Comment by Mike's America — 3/11/2007 @ 12:07 pm
Yes, perhaps. There are limits either way, extremes that should not be approached. There are those who ignore such problems, such as environmentalism, in totality. And disregard issues like water conservation until the last drops drip from their taps.
And there are those who are anarchists, who will stop at nothing to disrupt civilized society. I believe the truth, and the safe path for civilized progress lies somewhere within the oft-overooked middle ground.
Comment by Goshdarnit — 3/11/2007 @ 12:47 pm
Show me where the problem is, goshdarnit.
As far as I can see, this is hysteria for political ends, not because there’s a real problem that can be addressed or fixed.
In the event you haven’t seen it, I suggest you take a look at the film “The Great Global Warming Swindle”. It’s available at google, and a few other places, courtesy of Channel 4. I’m going to get this blog fixed so we can put up videos here. We used to be able to put them up in comments.
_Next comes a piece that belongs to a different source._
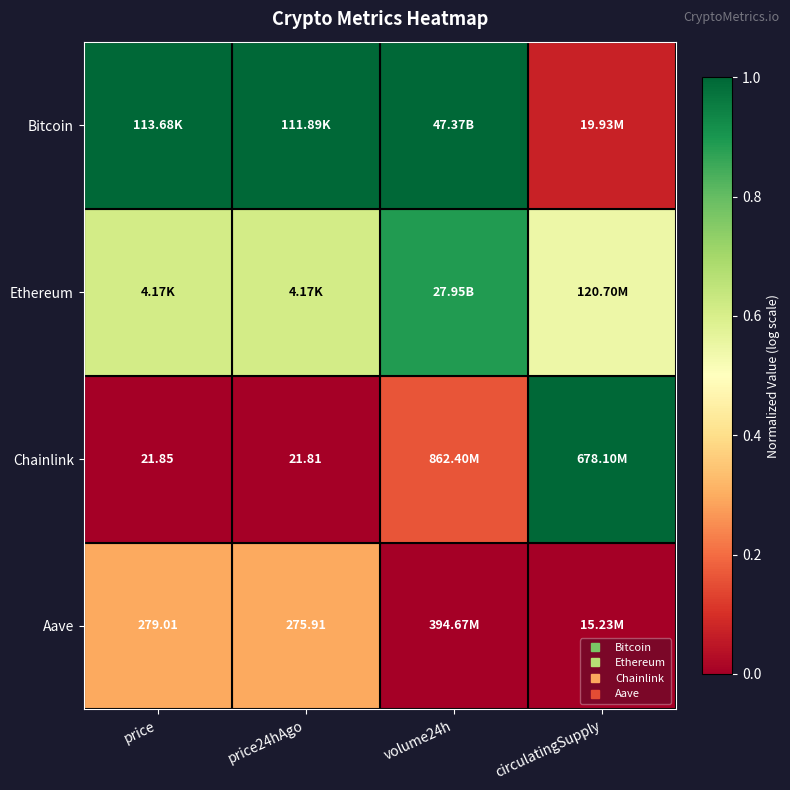

The Ethereum series shows 0.9 at price. True or false?

False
Comment by Cao — 3/11/2007 @ 3:30 pm
Cao, I think your webmasters have dissabled HTML for reader comments and responses.
Comment by Goshdarnit — 3/11/2007 @ 8:00 pm
Things seem in working order goshdarnit….no conspiracies here…
Comment by Richard Nixon — 3/11/2007 @ 8:53 pm
I am the webmaster, Goshdarnit, and I haven’t disabled html for reader comments and responses. But I do have some techies working on some issues here.